Wie hoch ist eigentlich die Gefahr, das andere dann auf den rechner zugreifen können und dort ******e machen?


----------



## Tob (25. Oktober 2002)

klar ist das risiko da, aber das kann man ja mit Passwörtern und einer sicheren Verbindung über ssh oder so minimieren, und so lange du nichts wichtiges auf dem Rechner hast interesiert sich eh niemand dafür...

tob


----------



## Arne Buchwald (25. Oktober 2002)

Sonst gibt's da auch noch pcAnywhere von Symantec. Man muss sich direkt in den anderen PC über die MSN einwählen, ist zwar teurer, aber dafür auch kein Sicherheitsrisiko und eine doch ziemlich schnelle Übertragung des Bildschirms, etc.


----------



## Dario Linsky (26. Oktober 2002)

die kostenlose alternative zu pc-anywhere ist vnc. da hast du auch eine grafische umgebung, die du so bedienen kannst, als wenn du physischen zugriff auf den pc hättest.


----------



## nouser (29. Oktober 2002)

*...*

benutzt vnc auch eine ssl verbindung?


----------



## g-zus (29. Oktober 2002)

wie siehts da eigentlich IP mäßig aus?

also wenn ich mich zum PC verbinden will brauch ich ja seine IP, und die meisten von uns werden wohl keine feste haben, oder?

muss man die wissen?
es gibt ja auch so kostenlose pprogramme von anbietern, bei denen man sich anmeldet und dann eine adresse wie http://user.anbieter.com erhält. dazu muss man sich ein programm runterladen und immer wenn man online is und das programm startet wird man über den oben genannten Link an deinen pc weitergeleitet.
das kann man recht gut für FTPs usw. verwenden.
glaubt ihr, dass sich das hier verwenden lassen würde?
òder gibts da von den programmen eine eigene lösung?


----------



## cheating_phil (6. Dezember 2002)

Hallo,

Nein, von den Programmen gibts da keine eigene Lösung.

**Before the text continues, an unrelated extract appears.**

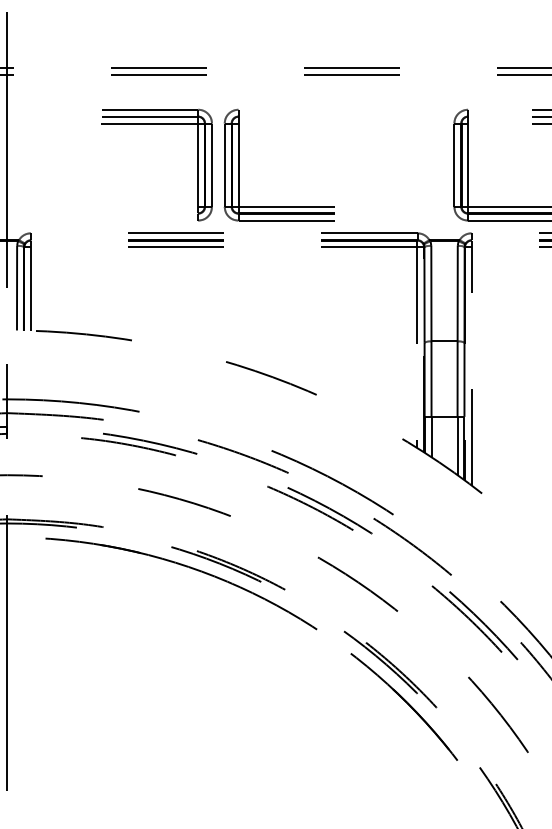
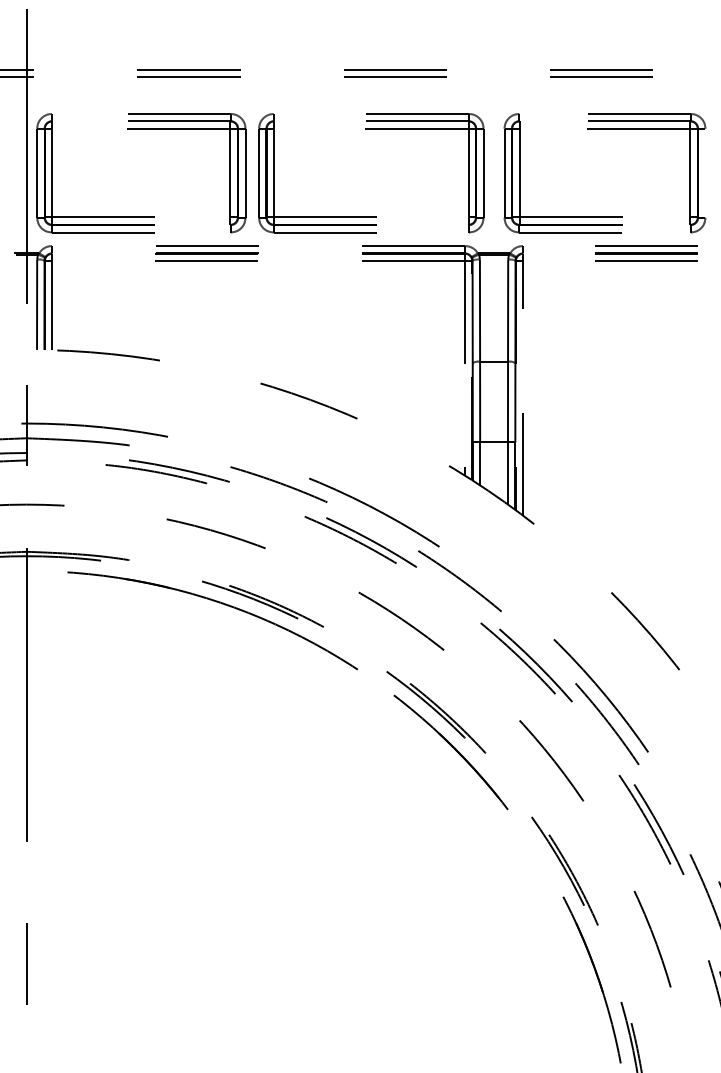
part: (379, 124) -> (424, 129), added
part: (31, 165) -> (52, 173), added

Ja, entweder per dynamische IP, oder du registrierst dich bei einem kostenlosen DNS Service, der dir eine Domain gibt, die auf deine aktuelle IP umleitet, wenn du Online bist und der Client an ist. http://www.dyndns.org ist zB so ein Service, bei dem du eine oder mehrere Domain(s) in folgender Form bekommst: deinname.dyndns.org uvm. 


cu, ~phil


----------



## Grimreaper (7. Dezember 2002)

Bei http://www.no-ip.com kannst du dir auch einen DNS dienst holen. Als Alternative zu PC-Anywhere & Co. kannst du auch einen Trojaner benutzen. Das is zwar nich so vertrauenserweckend, aber dafür freeware und nicht so groß wie die PC-Remote Tools. Und die meisten Funktionen sind dabei auch verfügbar.

mfg Grimreaper


----------